Within barely five years of this timely 1774 edition, Hamilton's "initial plans for a U.S. financial revolution were hatched in several letters—more accurately essays—on political economy… Hamilton demonstrated an unusual understanding of financial history, gained from his recent study of the works of Postlethwayte, Hume, Richard Price Adam Smith and others… From those histories he drew the conclusion that finance was key both to state power and economic growth. Applying his historical understanding to the situation of the U.S., he began to formulate plans for what would become the U.S. financial revolution" (Irwin and Sylla, eds., Founding Choices, 61). Interestingly, it is in this 1774 edition's two Preliminary Discourses, not present in the first and second editions, that Postlethwayt highlights the prospect of American colonies freeing itself from British rule. He writes: "the question with us is whether… Great Britain would decline in wealth and power… There may be a revolution in the British plantations and colonies in America," Postlethwayt notes, "unless due care in time is taken to prevent it… Should North America change masters, alter their form of government, and set up for themselves, it is not unnatural to suppose that they would extirpate… the English." Hamilton took Postlethwayt's prophetic insights and economic analysis to heart in developing his own strategy, as America's first Secretary of the Treasury, for a path that would assure America's financial and political independence.

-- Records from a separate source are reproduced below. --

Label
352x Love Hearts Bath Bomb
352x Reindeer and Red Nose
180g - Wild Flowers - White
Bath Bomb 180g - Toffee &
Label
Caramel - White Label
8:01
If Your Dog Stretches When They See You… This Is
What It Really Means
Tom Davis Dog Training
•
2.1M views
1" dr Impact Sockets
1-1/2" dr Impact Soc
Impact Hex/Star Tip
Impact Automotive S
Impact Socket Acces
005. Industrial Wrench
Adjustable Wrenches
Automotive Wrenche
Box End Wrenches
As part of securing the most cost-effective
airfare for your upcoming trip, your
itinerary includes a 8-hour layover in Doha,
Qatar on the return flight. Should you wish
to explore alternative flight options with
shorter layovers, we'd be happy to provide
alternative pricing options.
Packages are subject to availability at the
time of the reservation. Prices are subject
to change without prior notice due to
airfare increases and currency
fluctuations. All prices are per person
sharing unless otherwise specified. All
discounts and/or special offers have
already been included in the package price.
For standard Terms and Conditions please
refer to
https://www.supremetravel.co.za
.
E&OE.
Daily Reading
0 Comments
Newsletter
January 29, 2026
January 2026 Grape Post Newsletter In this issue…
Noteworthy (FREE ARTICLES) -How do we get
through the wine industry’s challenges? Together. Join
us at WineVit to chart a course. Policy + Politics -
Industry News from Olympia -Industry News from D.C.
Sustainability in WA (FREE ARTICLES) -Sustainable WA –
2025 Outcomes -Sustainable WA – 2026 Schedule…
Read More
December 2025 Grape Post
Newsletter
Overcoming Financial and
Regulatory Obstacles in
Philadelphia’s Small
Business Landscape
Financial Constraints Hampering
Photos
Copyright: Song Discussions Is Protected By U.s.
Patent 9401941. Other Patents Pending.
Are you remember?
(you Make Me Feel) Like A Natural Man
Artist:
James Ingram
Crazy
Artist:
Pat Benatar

"Postlethwayt had devoted 20 years to the preparation of the Dictionary (Rare English Books 371), utilizing and translating "Savary's Dictionnaire de Commerce as the basis… upon which he has engrafted additional matter. It contains a good deal of useful practical information, on the different subjects of maritime and commercial law" (Marvin, 566-8). It was the focus on improving financial systems that Hamilton especially sought when he let "the English mercantilists (in particular Postlethwayt) and not Adam Smith, be his inspiration for U.S. industrial policy" (Reinert, Origin of Development Economics, 15). In seeking to resolve America's war debt, Hamilton "was familiar with Hume's work on public credit and the views of Hobbes and Montesquieu on the importance of honoring contracts… Yet probably the most influential source was the Dictionary… which he paraphrased in parts of his Report on Public Credit. Hamilton agreed with Postlethwayt's emphasis on the need to honor debts, promote the easy transfer of securities, and encourage the rapid circulation of funds" (Riccards, A Republic, 92). In further researching a plan to "charter America's first central bank… Hamilton [again] turned to Postlethwayt's Dictionary" (Chernow, 347). Few works had greater influence on the Founding Fathers in laying the foundation of America's financial system. Complete with engraved frontispiece (I), 25 large engraved folding maps, red- and black-lettered title pages featuring engraved vignettes. With engraved ornamental headpieces, numerous in-text tables and computations. Stated "Fourth Edition": preceded by Postlethwayt's first edition of 1751-55 and the 1757 and 1766 editions; Savary's Dictionnaire published 1723-30. Volume I without two leaves of the Introduction; first leaf of Introduction misbound but present. ESTC T147505. Sabin 77278. Palgrave III:176. See John Adams Library at the Boston Public Library; Marvin, 577; Sweet & Maxwell, 170:32; Harvard Law Catalogue II:376; Sowerby 2102; Sabin 77277; Goldsmith 9210; Kress 5157. Armorial bookplates of Robert Rous, possibly related to the family of British nobleman and statesman, Sir John Rous. Volume I with rear tipped-in octavo advertisement leaf for London bookseller John Donaldson.

Interior very fresh with just a few early and expert repairs to maps, mild rubbing to boards.